The View | Why simplicity is the solution to the world’s complex problems
Here is my contrarian tip for preparing kids to compete in the modern knowledge economy: raise ‘em dumb. They will get richer and may help prevent world war three.
This seems, on the surface, an unreasonable approach. The modern world is increasingly complex, and the knowledgeable and intelligent have an economic edge. Thus the entire parenting and educational infrastructure is geared towards making the next generation as smart as possible.
The latest advice from cognitive psychologists is that we start reading to kids – as infants. Give them simple puzzles by one year. Ask “what if” questions to encourage abstract thinking and expose them to multifaceted narratives. If they ask why the sky is blue, let them know that it has to do with molecules in the air scattering blue light more than red.

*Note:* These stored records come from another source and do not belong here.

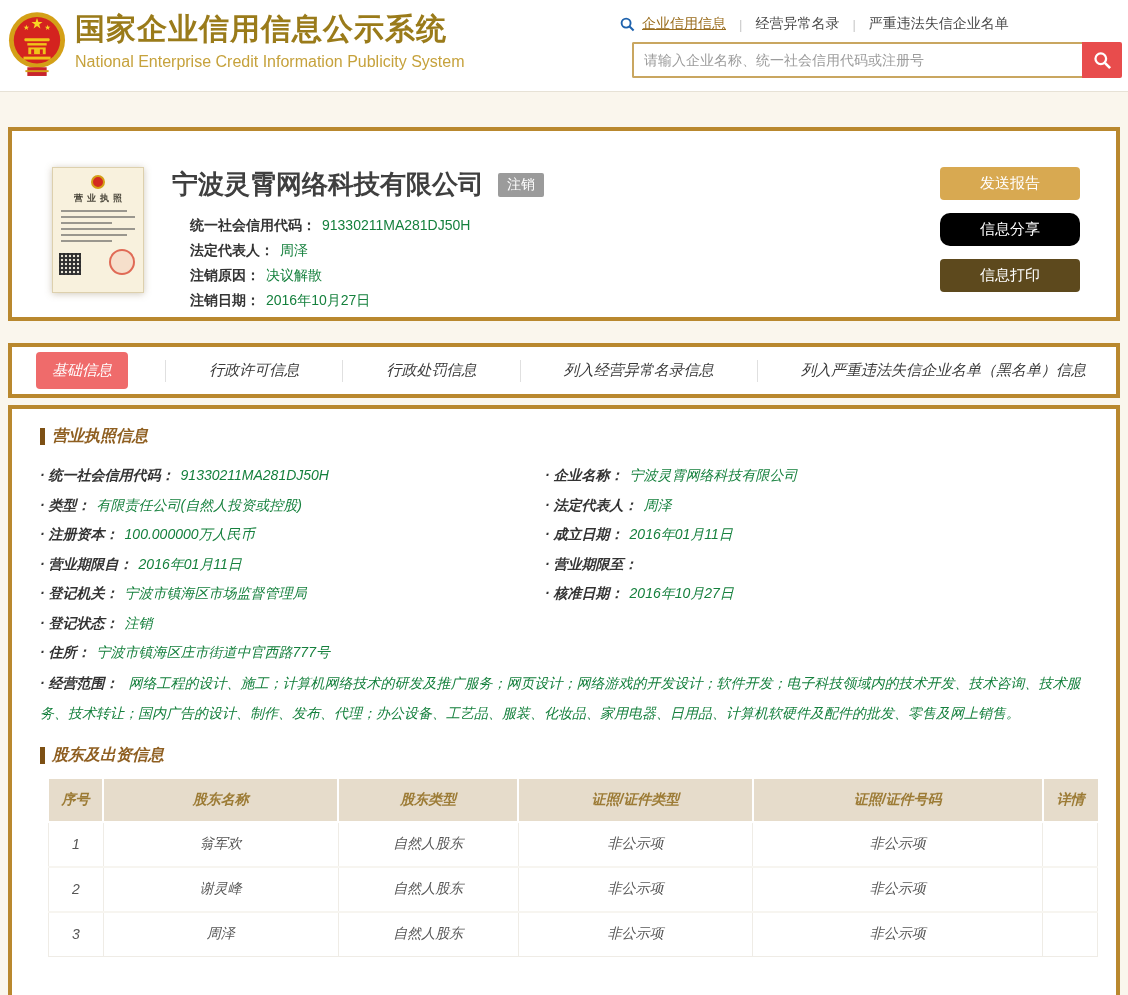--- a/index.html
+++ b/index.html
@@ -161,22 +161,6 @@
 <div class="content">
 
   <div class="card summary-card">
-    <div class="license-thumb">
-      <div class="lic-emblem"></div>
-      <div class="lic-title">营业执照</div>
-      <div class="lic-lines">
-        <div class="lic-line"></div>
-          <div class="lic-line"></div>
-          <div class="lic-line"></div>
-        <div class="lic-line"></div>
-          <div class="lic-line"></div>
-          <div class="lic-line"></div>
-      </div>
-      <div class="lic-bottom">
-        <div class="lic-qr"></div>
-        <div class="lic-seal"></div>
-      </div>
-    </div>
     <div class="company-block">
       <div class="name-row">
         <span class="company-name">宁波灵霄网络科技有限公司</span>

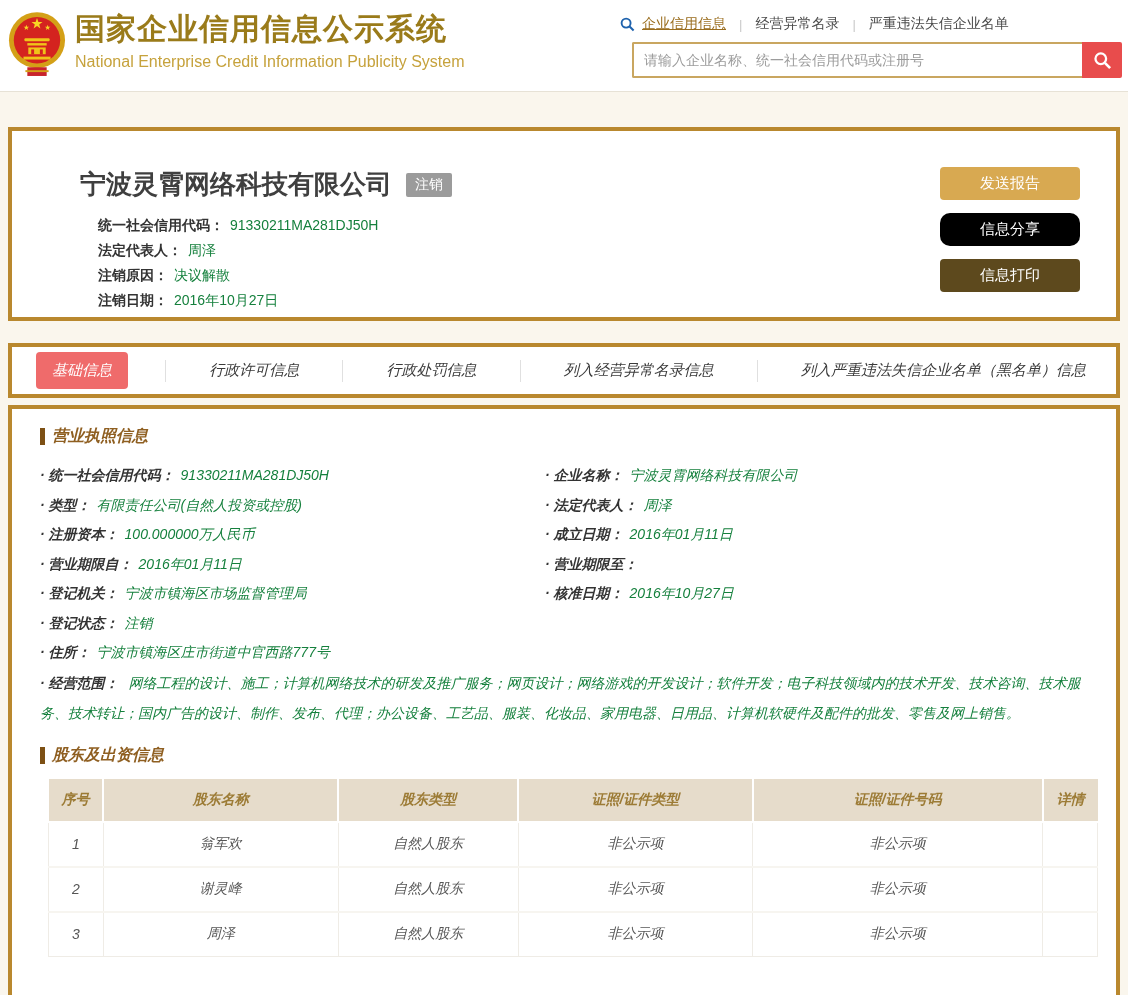--- a/index.html
+++ b/index.html
@@ -70,7 +70,7 @@
   .company-fields{ margin-top:11px; padding-left:18px; }
   .c-field{ line-height:25px; font-size:14px; }
   .c-label{ font-weight:bold; color:#333; }
-  .c-value{ color:#15803d; margin-left:6px; }
+  .c-value{ color:#000000; margin-left:6px; }
   
   .action-buttons{ width:140px; flex:none; display:flex; flex-direction:column;
     margin-top:0; margin-left:20px; }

Raising excruciatingly clever kids has been a successful strategy for the past few generations. These are the types of kids who could breeze through one of those physics-blender questions to get a job at Google.
A generation previously, your whizkid may have worshipped, for example, at the altar of Efficient Market Theory. The math behind EMT is impressively rigorous and complex, giving followers a feeling of superiority and exclusivity.
But these days the EMT’s math is mocked as stardust that blinded followers from the obvious: that markets aren’t always efficient at all.